Obviously, all these bikes have been rebuilt many times over. Even books have been published, up to and including asm implementations.
Now the basics are hard to find, as almost everyone uses relevant APIs for all occasions.
So you just have to register on forums and ask.
Why don't you use LONG_MAX/MIN? It would look nicer somehow. It looks nice, I think. I've played your tests with gcc (with min modification, of course, compiler is very old 5.4.0, what I had at hand):
Well, yes, it's not nice. ButLONG_MAX= 9223372036854775807 is more than 9007199254740992. And hexadecimal form of this number - 0x20000000000000 is berated because it must be only for ulong type. I don't even know how to make it clearer. I cannot write (ulong)(1<<53) because it is a time-consuming operation.
The double type begins to contain integers without fractional parts not from theLONG_MAX value but from the maximum possible mantissa. But 53 bits are allowed for the mantissa, i.e. 2^53=9007199254740992.
Your code timing fails - output is in miliseconds (not nano), and I still don't understand why we need minus t0.
t0 is time of full cycle of 1000000 passes of sum of prime double
while t is time of the same cycle of sum of the same double values, but passed through functions ceil, ceil, round etc.
I proceeded from the logic that the difference (t-t0) is the net time spent on these functions.
Of course, more objectivity can only be achieved by making several measurements.
- In nano I calculate on the basis of time taken to perform one function out of 1,000,000. Exactly in nano is correct.
pavlick_:
I ran your tests on gcc (with min modifications, of course, compiler is very old 5.4.0, what was at hand):
1. Compiling with -O3.
2. Compilation with -Ofast
Not to write (ulong)(1<<53), as this is already a time-consuming operation.
This operation is not time-consuming, like all operations with constants, including strings.
This operation is timeless like all constants, including strings.
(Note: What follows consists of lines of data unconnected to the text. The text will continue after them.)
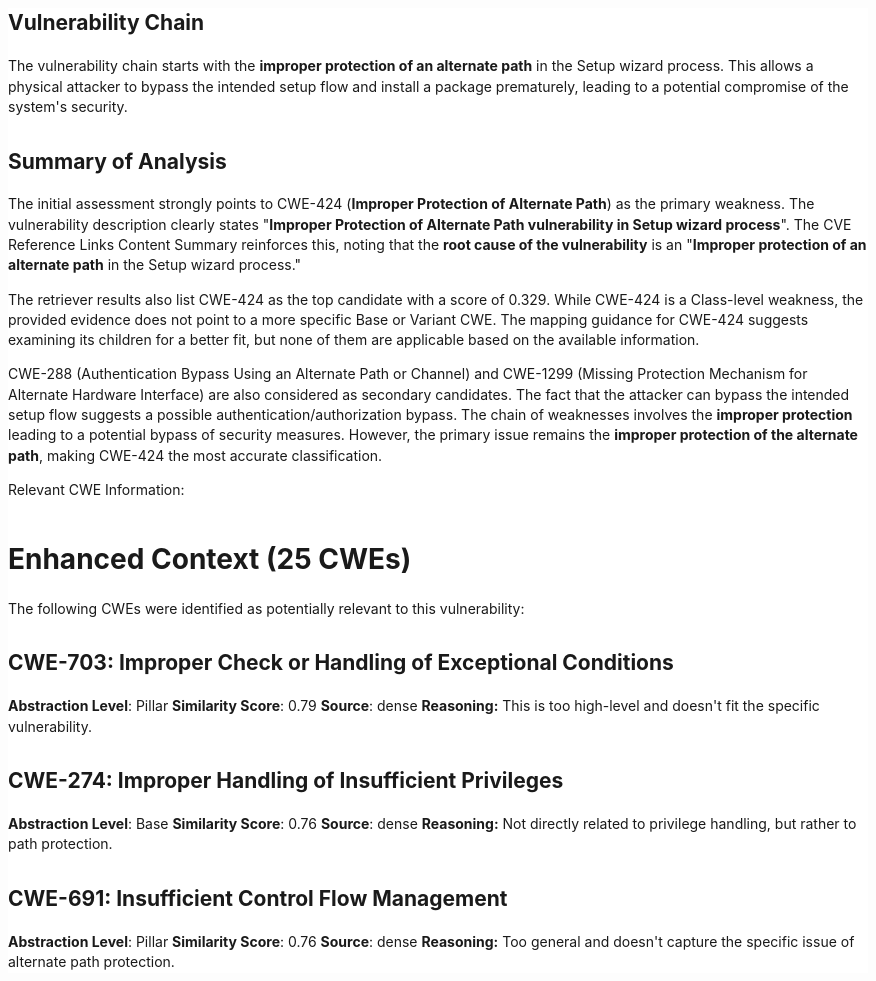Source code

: ## Vulnerability Chain
The vulnerability chain starts with the **improper protection of an alternate path** in the Setup wizard process. This allows a physical attacker to bypass the intended setup flow and install a package prematurely, leading to a potential compromise of the system's security.

## Summary of Analysis
The initial assessment strongly points to CWE-424 (**Improper Protection of Alternate Path**) as the primary weakness. The vulnerability description clearly states "**Improper Protection of Alternate Path vulnerability in Setup wizard process**". The CVE Reference Links Content Summary reinforces this, noting that the **root cause of the vulnerability** is an "**Improper protection of an alternate path** in the Setup wizard process."

The retriever results also list CWE-424 as the top candidate with a score of 0.329. While CWE-424 is a Class-level weakness, the provided evidence does not point to a more specific Base or Variant CWE. The mapping guidance for CWE-424 suggests examining its children for a better fit, but none of them are applicable based on the available information.

CWE-288 (Authentication Bypass Using an Alternate Path or Channel) and CWE-1299 (Missing Protection Mechanism for Alternate Hardware Interface) are also considered as secondary candidates. The fact that the attacker can bypass the intended setup flow suggests a possible authentication/authorization bypass. The chain of weaknesses involves the **improper protection** leading to a potential bypass of security measures. However, the primary issue remains the **improper protection of the alternate path**, making CWE-424 the most accurate classification.

Relevant CWE Information:

# Enhanced Context (25 CWEs)
The following CWEs were identified as potentially relevant to this vulnerability:

## CWE-703: Improper Check or Handling of Exceptional Conditions
**Abstraction Level**: Pillar
**Similarity Score**: 0.79
**Source**: dense
**Reasoning:** This is too high-level and doesn't fit the specific vulnerability.

## CWE-274: Improper Handling of Insufficient Privileges
**Abstraction Level**: Base
**Similarity Score**: 0.76
**Source**: dense
**Reasoning:** Not directly related to privilege handling, but rather to path protection.

## CWE-691: Insufficient Control Flow Management
**Abstraction Level**: Pillar
**Similarity Score**: 0.76
**Source**: dense
**Reasoning:** Too general and doesn't capture the specific issue of alternate path protection.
Wow - cool! Thanks. And I thought it counts every time. Yeah, well, it's logical, you can already calculate it at compile time.
Well, that's it then:
However, it would be more correct to writeDBL_MANT_DIG instead of 53
Case of minimal gain, if all values of double are fractional.
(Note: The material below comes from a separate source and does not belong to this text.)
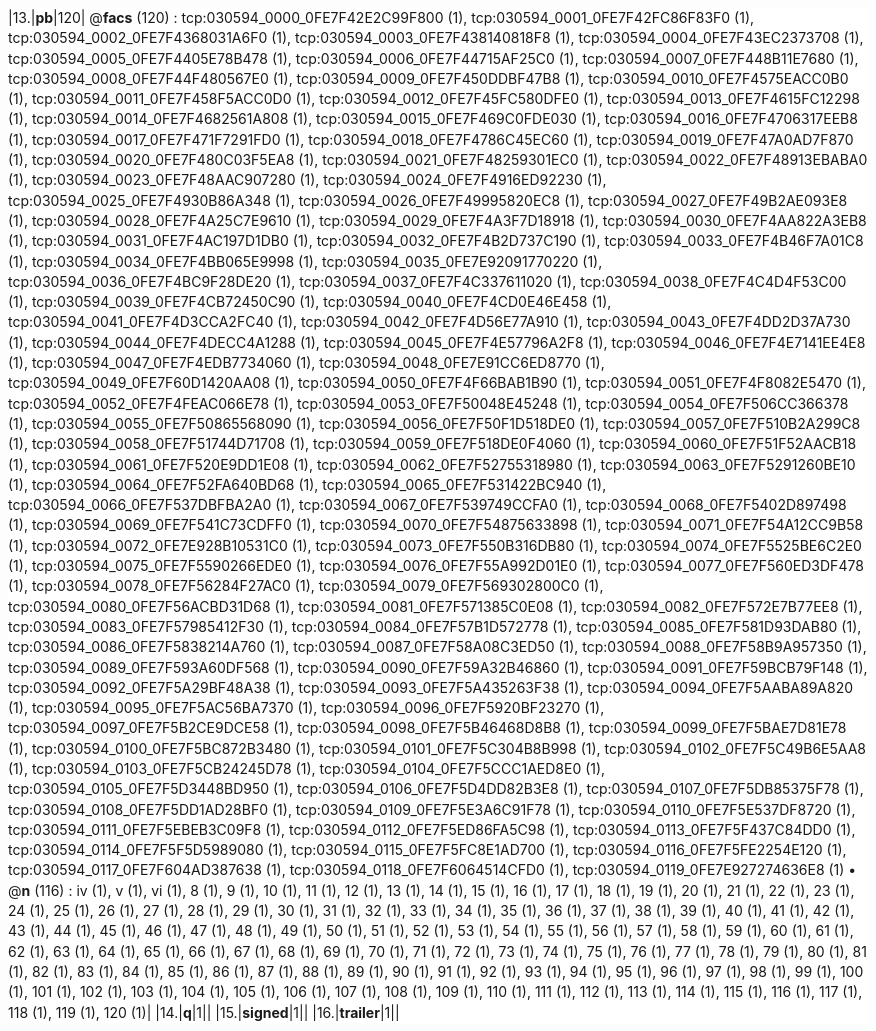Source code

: |13.|__pb__|120| @__facs__ (120) : tcp:030594_0000_0FE7F42E2C99F800 (1), tcp:030594_0001_0FE7F42FC86F83F0 (1), tcp:030594_0002_0FE7F4368031A6F0 (1), tcp:030594_0003_0FE7F438140818F8 (1), tcp:030594_0004_0FE7F43EC2373708 (1), tcp:030594_0005_0FE7F4405E78B478 (1), tcp:030594_0006_0FE7F44715AF25C0 (1), tcp:030594_0007_0FE7F448B11E7680 (1), tcp:030594_0008_0FE7F44F480567E0 (1), tcp:030594_0009_0FE7F450DDBF47B8 (1), tcp:030594_0010_0FE7F4575EACC0B0 (1), tcp:030594_0011_0FE7F458F5ACC0D0 (1), tcp:030594_0012_0FE7F45FC580DFE0 (1), tcp:030594_0013_0FE7F4615FC12298 (1), tcp:030594_0014_0FE7F4682561A808 (1), tcp:030594_0015_0FE7F469C0FDE030 (1), tcp:030594_0016_0FE7F4706317EEB8 (1), tcp:030594_0017_0FE7F471F7291FD0 (1), tcp:030594_0018_0FE7F4786C45EC60 (1), tcp:030594_0019_0FE7F47A0AD7F870 (1), tcp:030594_0020_0FE7F480C03F5EA8 (1), tcp:030594_0021_0FE7F48259301EC0 (1), tcp:030594_0022_0FE7F48913EBABA0 (1), tcp:030594_0023_0FE7F48AAC907280 (1), tcp:030594_0024_0FE7F4916ED92230 (1), tcp:030594_0025_0FE7F4930B86A348 (1), tcp:030594_0026_0FE7F49995820EC8 (1), tcp:030594_0027_0FE7F49B2AE093E8 (1), tcp:030594_0028_0FE7F4A25C7E9610 (1), tcp:030594_0029_0FE7F4A3F7D18918 (1), tcp:030594_0030_0FE7F4AA822A3EB8 (1), tcp:030594_0031_0FE7F4AC197D1DB0 (1), tcp:030594_0032_0FE7F4B2D737C190 (1), tcp:030594_0033_0FE7F4B46F7A01C8 (1), tcp:030594_0034_0FE7F4BB065E9998 (1), tcp:030594_0035_0FE7E92091770220 (1), tcp:030594_0036_0FE7F4BC9F28DE20 (1), tcp:030594_0037_0FE7F4C337611020 (1), tcp:030594_0038_0FE7F4C4D4F53C00 (1), tcp:030594_0039_0FE7F4CB72450C90 (1), tcp:030594_0040_0FE7F4CD0E46E458 (1), tcp:030594_0041_0FE7F4D3CCA2FC40 (1), tcp:030594_0042_0FE7F4D56E77A910 (1), tcp:030594_0043_0FE7F4DD2D37A730 (1), tcp:030594_0044_0FE7F4DECC4A1288 (1), tcp:030594_0045_0FE7F4E57796A2F8 (1), tcp:030594_0046_0FE7F4E7141EE4E8 (1), tcp:030594_0047_0FE7F4EDB7734060 (1), tcp:030594_0048_0FE7E91CC6ED8770 (1), tcp:030594_0049_0FE7F60D1420AA08 (1), tcp:030594_0050_0FE7F4F66BAB1B90 (1), tcp:030594_0051_0FE7F4F8082E5470 (1), tcp:030594_0052_0FE7F4FEAC066E78 (1), tcp:030594_0053_0FE7F50048E45248 (1), tcp:030594_0054_0FE7F506CC366378 (1), tcp:030594_0055_0FE7F50865568090 (1), tcp:030594_0056_0FE7F50F1D518DE0 (1), tcp:030594_0057_0FE7F510B2A299C8 (1), tcp:030594_0058_0FE7F51744D71708 (1), tcp:030594_0059_0FE7F518DE0F4060 (1), tcp:030594_0060_0FE7F51F52AACB18 (1), tcp:030594_0061_0FE7F520E9DD1E08 (1), tcp:030594_0062_0FE7F52755318980 (1), tcp:030594_0063_0FE7F5291260BE10 (1), tcp:030594_0064_0FE7F52FA640BD68 (1), tcp:030594_0065_0FE7F531422BC940 (1), tcp:030594_0066_0FE7F537DBFBA2A0 (1), tcp:030594_0067_0FE7F539749CCFA0 (1), tcp:030594_0068_0FE7F5402D897498 (1), tcp:030594_0069_0FE7F541C73CDFF0 (1), tcp:030594_0070_0FE7F54875633898 (1), tcp:030594_0071_0FE7F54A12CC9B58 (1), tcp:030594_0072_0FE7E928B10531C0 (1), tcp:030594_0073_0FE7F550B316DB80 (1), tcp:030594_0074_0FE7F5525BE6C2E0 (1), tcp:030594_0075_0FE7F5590266EDE0 (1), tcp:030594_0076_0FE7F55A992D01E0 (1), tcp:030594_0077_0FE7F560ED3DF478 (1), tcp:030594_0078_0FE7F56284F27AC0 (1), tcp:030594_0079_0FE7F569302800C0 (1), tcp:030594_0080_0FE7F56ACBD31D68 (1), tcp:030594_0081_0FE7F571385C0E08 (1), tcp:030594_0082_0FE7F572E7B77EE8 (1), tcp:030594_0083_0FE7F57985412F30 (1), tcp:030594_0084_0FE7F57B1D572778 (1), tcp:030594_0085_0FE7F581D93DAB80 (1), tcp:030594_0086_0FE7F5838214A760 (1), tcp:030594_0087_0FE7F58A08C3ED50 (1), tcp:030594_0088_0FE7F58B9A957350 (1), tcp:030594_0089_0FE7F593A60DF568 (1), tcp:030594_0090_0FE7F59A32B46860 (1), tcp:030594_0091_0FE7F59BCB79F148 (1), tcp:030594_0092_0FE7F5A29BF48A38 (1), tcp:030594_0093_0FE7F5A435263F38 (1), tcp:030594_0094_0FE7F5AABA89A820 (1), tcp:030594_0095_0FE7F5AC56BA7370 (1), tcp:030594_0096_0FE7F5920BF23270 (1), tcp:030594_0097_0FE7F5B2CE9DCE58 (1), tcp:030594_0098_0FE7F5B46468D8B8 (1), tcp:030594_0099_0FE7F5BAE7D81E78 (1), tcp:030594_0100_0FE7F5BC872B3480 (1), tcp:030594_0101_0FE7F5C304B8B998 (1), tcp:030594_0102_0FE7F5C49B6E5AA8 (1), tcp:030594_0103_0FE7F5CB24245D78 (1), tcp:030594_0104_0FE7F5CCC1AED8E0 (1), tcp:030594_0105_0FE7F5D3448BD950 (1), tcp:030594_0106_0FE7F5D4DD82B3E8 (1), tcp:030594_0107_0FE7F5DB85375F78 (1), tcp:030594_0108_0FE7F5DD1AD28BF0 (1), tcp:030594_0109_0FE7F5E3A6C91F78 (1), tcp:030594_0110_0FE7F5E537DF8720 (1), tcp:030594_0111_0FE7F5EBEB3C09F8 (1), tcp:030594_0112_0FE7F5ED86FA5C98 (1), tcp:030594_0113_0FE7F5F437C84DD0 (1), tcp:030594_0114_0FE7F5F5D5989080 (1), tcp:030594_0115_0FE7F5FC8E1AD700 (1), tcp:030594_0116_0FE7F5FE2254E120 (1), tcp:030594_0117_0FE7F604AD387638 (1), tcp:030594_0118_0FE7F6064514CFD0 (1), tcp:030594_0119_0FE7E927274636E8 (1)  •  @__n__ (116) : iv (1), v (1), vi (1), 8 (1), 9 (1), 10 (1), 11 (1), 12 (1), 13 (1), 14 (1), 15 (1), 16 (1), 17 (1), 18 (1), 19 (1), 20 (1), 21 (1), 22 (1), 23 (1), 24 (1), 25 (1), 26 (1), 27 (1), 28 (1), 29 (1), 30 (1), 31 (1), 32 (1), 33 (1), 34 (1), 35 (1), 36 (1), 37 (1), 38 (1), 39 (1), 40 (1), 41 (1), 42 (1), 43 (1), 44 (1), 45 (1), 46 (1), 47 (1), 48 (1), 49 (1), 50 (1), 51 (1), 52 (1), 53 (1), 54 (1), 55 (1), 56 (1), 57 (1), 58 (1), 59 (1), 60 (1), 61 (1), 62 (1), 63 (1), 64 (1), 65 (1), 66 (1), 67 (1), 68 (1), 69 (1), 70 (1), 71 (1), 72 (1), 73 (1), 74 (1), 75 (1), 76 (1), 77 (1), 78 (1), 79 (1), 80 (1), 81 (1), 82 (1), 83 (1), 84 (1), 85 (1), 86 (1), 87 (1), 88 (1), 89 (1), 90 (1), 91 (1), 92 (1), 93 (1), 94 (1), 95 (1), 96 (1), 97 (1), 98 (1), 99 (1), 100 (1), 101 (1), 102 (1), 103 (1), 104 (1), 105 (1), 106 (1), 107 (1), 108 (1), 109 (1), 110 (1), 111 (1), 112 (1), 113 (1), 114 (1), 115 (1), 116 (1), 117 (1), 118 (1), 119 (1), 120 (1)|
|14.|__q__|1||
|15.|__signed__|1||
|16.|__trailer__|1||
So it turns out. That the compiled MQL5 code works faster than even Ofast? I find it hard to believe that you must have had a 32-bit compiler.
I took the minus t0 out of everything (thought it was some kind of error) and my output has the whole loop metered, not a single pass. If we convert to your form of output in nanoseconds per iteration (in the first line "Cycle time without rounding" - we have the same way of counting), we get:
There is not much acceleration on gcc (and even slower on -Ofast). On mcc there is significant speedup judging by your test, but:
you have 985'651 out of 1'000'000 i.e. almost all iterations satisfy the condition x < MIN || x > MAX.
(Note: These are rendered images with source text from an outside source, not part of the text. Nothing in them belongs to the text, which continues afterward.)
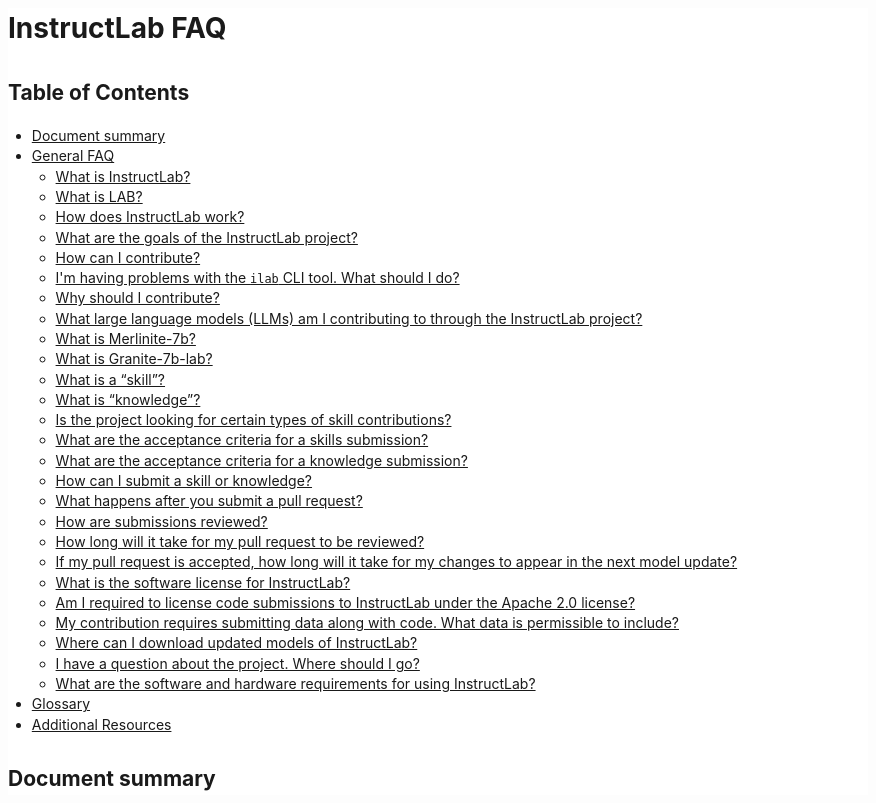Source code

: # InstructLab FAQ

## Table of Contents

- [Document summary](#document-summary)
- [General FAQ](#general-faq)
  - [What is InstructLab?](#what-is-instructlab)
  - [What is LAB?](#what-is-lab)
  - [How does InstructLab work?](#how-does-instructlab-work)
  - [What are the goals of the InstructLab project?](#what-are-the-goals-of-the-instructlab-project)
  - [How can I contribute?](#how-can-i-contribute)
  - [I'm having problems with the `ilab` CLI tool. What should I do?](#im-having-problems-with-the-ilab-cli-tool-what-should-i-do)
  - [Why should I contribute?](#why-should-i-contribute)
  - [What large language models (LLMs) am I contributing to through the InstructLab project?](#what-large-language-models-llms-am-i-contributing-to-through-the-instructlab-project)
  - [What is Merlinite-7b?](#what-is-merlinite-7b)
  - [What is Granite-7b-lab?](#what-is-granite-7-lab)
  - [What is a “skill”?](#what-is-a-skill)
  - [What is “knowledge”?](#what-is-knowledge)
  - [Is the project looking for certain types of skill contributions?](#is-the-project-looking-for-certain-types-of-skill-contributions)
  - [What are the acceptance criteria for a skills submission?](#what-are-the-acceptance-criteria-for-a-skills-submission)
  - [What are the acceptance criteria for a knowledge submission?](#what-are-the-acceptance-criteria-for-a-knowledge-submission)
  - [How can I submit a skill or knowledge?](#how-can-i-submit-a-skill-or-knowledge)
  - [What happens after you submit a pull request?](#what-happens-after-you-submit-a-pull-request)
  - [How are submissions reviewed?](#how-are-submissions-reviewed)
  - [How long will it take for my pull request to be reviewed?](#how-long-will-it-take-for-my-pull-request-to-be-reviewed)
  - [If my pull request is accepted, how long will it take for my changes to appear in the next model update?](#if-my-pull-request-is-accepted-how-long-will-it-take-for-my-changes-to-appear-in-the-next-model-update)
  - [What is the software license for InstructLab?](#what-is-the-software-license-for-instructlab)
  - [Am I required to license code submissions to InstructLab under the Apache 2.0 license?](#am-i-required-to-license-code-submissions-to-instructlab-under-the-apache-20-license)
  - [My contribution requires submitting data along with code. What data is permissible to include?](#my-contribution-requires-submitting-data-along-with-code-what-data-is-permissible-to-include)
  - [Where can I download updated models of InstructLab?](#where-can-i-download-updated-models-of-instructlab)
  - [I have a question about the project. Where should I go?](#i-have-a-question-about-the-project-where-should-i-go)
  - [What are the software and hardware requirements for using InstructLab?](#what-are-the-software-and-hardware-requirements-for-using-instructlab)
- [Glossary](#glossary)
- [Additional Resources](#additional-resources)

## Document summary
-Ofast disables all inf/nan checks, errno setting, i.e. bare rounding on fpu is left. And this bare rounding cannot be defeated by a simple comparison of x < MIN || x > MAX.
There is not much acceleration on gcc (and even slower on -Ofast). On µl it's significant.
However, it's hard to say. We threw out t0 for nice figures and got 20 times difference. Even minimal additional code in form of loop (+t0) makes beautiful result in several tens of times to less attractive in about two times. And what can you say if it's not just a loop but a real algorithm doing something useful? The difference won't be visible at all, it will hang somewhere far after the decimal point and will hardly become a bottleneck. In a real application mutex pickup, cpu barriers, memory allocation are much more costly than rounding. All in all, it's not worth the gamble, imho.
Yes the difference won't be visible at all, will hang out somewhere far after the decimal point and is unlikely to be a bottleneck. In a real application taking mutex, cpu barriers, memory allocation are much more costly than rounding. All in all, it's not worth the gamble, imho.
This is true 99% of the time, yes.
Before you optimise, you should make sure you have something to optimise.
In my practice I remember only one case when my own implementation of atof really helped. Although it seemed to me that it did.
And you should keep in mind that any optimization (except ***) is not free.